I’m not pointing the finger at Mr Gladstone personally. There may well be reasons for his hesitancy which are not yet public knowledge. He raised the point that such major schemes need to tie in with ecological sustainability and went on to stress that “new development needs to improve quality of life for our residents”.
I’d say the number one way to improve quality of life, frankly, is to get a job. I read some official labour market figures from research organisation Nomis recently which suggest that the average weekly wage in Barnsley is now £532 compared to the regional average of £540 and national average of £587.
It looks good at first sight, but Nomis will also reveal that some 17.7 per cent of families across the borough are what’s known as ‘workless’. I think that Barnsley has much to be proud of, but almost a fifth of families without any kind of employment won’t be on the list.

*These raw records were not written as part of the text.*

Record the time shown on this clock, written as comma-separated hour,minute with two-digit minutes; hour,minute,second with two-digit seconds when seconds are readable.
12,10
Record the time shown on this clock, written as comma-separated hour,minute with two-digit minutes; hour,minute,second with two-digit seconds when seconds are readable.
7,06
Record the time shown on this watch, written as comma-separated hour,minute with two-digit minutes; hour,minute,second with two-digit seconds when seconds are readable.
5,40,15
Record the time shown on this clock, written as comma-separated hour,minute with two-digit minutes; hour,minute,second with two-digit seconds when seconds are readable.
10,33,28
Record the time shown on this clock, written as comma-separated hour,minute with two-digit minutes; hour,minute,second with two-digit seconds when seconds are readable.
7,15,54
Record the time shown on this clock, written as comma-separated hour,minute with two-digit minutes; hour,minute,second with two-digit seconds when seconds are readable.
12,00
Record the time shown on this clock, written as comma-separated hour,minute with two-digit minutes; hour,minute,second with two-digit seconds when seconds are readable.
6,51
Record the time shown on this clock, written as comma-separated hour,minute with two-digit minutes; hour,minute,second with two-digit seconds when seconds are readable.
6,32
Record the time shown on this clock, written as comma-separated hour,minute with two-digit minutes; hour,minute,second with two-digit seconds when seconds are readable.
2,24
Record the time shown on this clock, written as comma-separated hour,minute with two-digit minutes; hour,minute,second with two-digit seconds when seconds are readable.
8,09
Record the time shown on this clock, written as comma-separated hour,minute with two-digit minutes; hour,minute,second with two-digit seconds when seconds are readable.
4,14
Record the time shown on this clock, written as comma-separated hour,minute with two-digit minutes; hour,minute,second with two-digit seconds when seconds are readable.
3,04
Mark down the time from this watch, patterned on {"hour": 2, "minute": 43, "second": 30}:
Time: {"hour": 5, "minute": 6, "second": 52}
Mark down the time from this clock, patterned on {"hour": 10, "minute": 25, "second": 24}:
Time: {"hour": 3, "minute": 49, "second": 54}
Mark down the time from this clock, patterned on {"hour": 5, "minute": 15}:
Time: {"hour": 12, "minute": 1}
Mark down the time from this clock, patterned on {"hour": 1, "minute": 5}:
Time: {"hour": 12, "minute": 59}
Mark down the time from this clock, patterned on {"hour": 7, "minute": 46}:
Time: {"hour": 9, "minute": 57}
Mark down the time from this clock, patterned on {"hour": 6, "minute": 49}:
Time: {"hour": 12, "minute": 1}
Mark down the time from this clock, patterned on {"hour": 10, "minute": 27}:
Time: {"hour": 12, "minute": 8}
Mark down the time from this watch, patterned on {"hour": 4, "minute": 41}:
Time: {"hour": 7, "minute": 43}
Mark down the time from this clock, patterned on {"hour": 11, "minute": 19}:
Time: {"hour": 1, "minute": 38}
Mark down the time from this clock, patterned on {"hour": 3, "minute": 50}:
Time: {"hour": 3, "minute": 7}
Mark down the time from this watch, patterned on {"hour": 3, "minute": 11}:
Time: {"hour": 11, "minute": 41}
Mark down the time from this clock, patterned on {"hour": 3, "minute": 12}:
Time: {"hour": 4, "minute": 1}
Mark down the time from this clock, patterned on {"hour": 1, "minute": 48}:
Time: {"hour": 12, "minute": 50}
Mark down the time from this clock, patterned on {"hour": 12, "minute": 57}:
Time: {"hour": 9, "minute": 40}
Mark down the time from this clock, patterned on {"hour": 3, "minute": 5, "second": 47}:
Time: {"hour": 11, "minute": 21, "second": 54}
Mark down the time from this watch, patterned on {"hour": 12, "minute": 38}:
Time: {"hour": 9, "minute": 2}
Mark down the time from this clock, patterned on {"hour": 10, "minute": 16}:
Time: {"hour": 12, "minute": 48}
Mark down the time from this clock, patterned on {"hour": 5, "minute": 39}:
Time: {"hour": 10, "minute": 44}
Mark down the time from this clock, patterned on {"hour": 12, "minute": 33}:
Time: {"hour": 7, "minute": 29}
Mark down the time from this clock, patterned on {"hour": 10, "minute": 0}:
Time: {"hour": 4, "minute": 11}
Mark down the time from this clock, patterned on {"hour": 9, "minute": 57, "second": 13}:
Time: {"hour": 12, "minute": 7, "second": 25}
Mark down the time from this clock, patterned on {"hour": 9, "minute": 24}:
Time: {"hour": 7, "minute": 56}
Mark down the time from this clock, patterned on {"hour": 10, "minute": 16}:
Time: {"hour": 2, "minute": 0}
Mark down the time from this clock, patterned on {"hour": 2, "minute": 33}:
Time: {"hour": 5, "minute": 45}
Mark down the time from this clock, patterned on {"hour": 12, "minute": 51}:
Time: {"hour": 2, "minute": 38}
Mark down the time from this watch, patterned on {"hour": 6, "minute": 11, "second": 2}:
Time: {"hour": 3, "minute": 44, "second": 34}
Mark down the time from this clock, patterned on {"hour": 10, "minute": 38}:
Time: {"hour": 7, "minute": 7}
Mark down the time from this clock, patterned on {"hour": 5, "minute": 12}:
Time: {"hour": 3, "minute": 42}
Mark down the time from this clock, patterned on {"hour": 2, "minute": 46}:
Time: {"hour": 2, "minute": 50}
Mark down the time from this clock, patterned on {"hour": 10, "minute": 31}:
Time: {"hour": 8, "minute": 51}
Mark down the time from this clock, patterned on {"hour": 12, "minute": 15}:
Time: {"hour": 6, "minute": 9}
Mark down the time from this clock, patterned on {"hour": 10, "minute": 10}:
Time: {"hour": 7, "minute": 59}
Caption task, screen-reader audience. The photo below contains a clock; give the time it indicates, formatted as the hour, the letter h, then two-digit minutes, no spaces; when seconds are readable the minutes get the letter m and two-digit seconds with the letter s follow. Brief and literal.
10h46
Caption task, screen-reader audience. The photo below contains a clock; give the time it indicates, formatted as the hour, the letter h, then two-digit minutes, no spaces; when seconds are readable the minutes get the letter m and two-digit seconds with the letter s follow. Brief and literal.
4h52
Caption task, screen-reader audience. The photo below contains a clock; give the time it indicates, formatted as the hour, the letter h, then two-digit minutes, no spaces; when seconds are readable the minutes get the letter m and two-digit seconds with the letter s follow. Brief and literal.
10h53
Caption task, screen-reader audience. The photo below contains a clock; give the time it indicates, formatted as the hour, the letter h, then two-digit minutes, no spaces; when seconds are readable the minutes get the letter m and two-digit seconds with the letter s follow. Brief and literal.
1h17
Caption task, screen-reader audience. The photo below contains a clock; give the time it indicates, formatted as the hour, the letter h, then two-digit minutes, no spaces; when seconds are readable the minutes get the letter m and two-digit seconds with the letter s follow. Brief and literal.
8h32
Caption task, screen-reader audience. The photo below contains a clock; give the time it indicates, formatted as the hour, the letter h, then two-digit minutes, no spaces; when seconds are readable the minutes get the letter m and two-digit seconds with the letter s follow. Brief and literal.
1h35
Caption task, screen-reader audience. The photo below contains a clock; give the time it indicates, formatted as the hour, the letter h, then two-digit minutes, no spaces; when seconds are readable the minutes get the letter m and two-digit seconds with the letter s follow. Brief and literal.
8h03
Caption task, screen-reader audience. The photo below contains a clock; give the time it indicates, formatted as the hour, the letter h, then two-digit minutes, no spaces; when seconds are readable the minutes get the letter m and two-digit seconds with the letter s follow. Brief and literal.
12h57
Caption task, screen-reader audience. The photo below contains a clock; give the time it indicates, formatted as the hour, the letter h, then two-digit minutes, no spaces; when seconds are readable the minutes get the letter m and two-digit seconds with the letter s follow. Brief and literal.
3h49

Many of these will be families where unemployment is multi-generational. Children who grow up in them often disengage with education and the pattern gets set to repeat. It’s tempting to blame the parents, but lack of confidence in finding and keeping a job is a huge factor. I’m not saying that a few thousand new jobs will be a panacea for all, but the fact that a big international firm has interest in a town which is so often vilified must surely raise hope, at least.
Hermes’s confidence in Barnsley will surely encourage others to follow. The time is ripe for the North to play its full part in economic progress. And internet shopping. Love it or blame it for the decline of Western civilisation, you can’t deny that it is a sustainable industry of the future and it is fantastic that our region is to play a major part in this. We have to look forward, not back.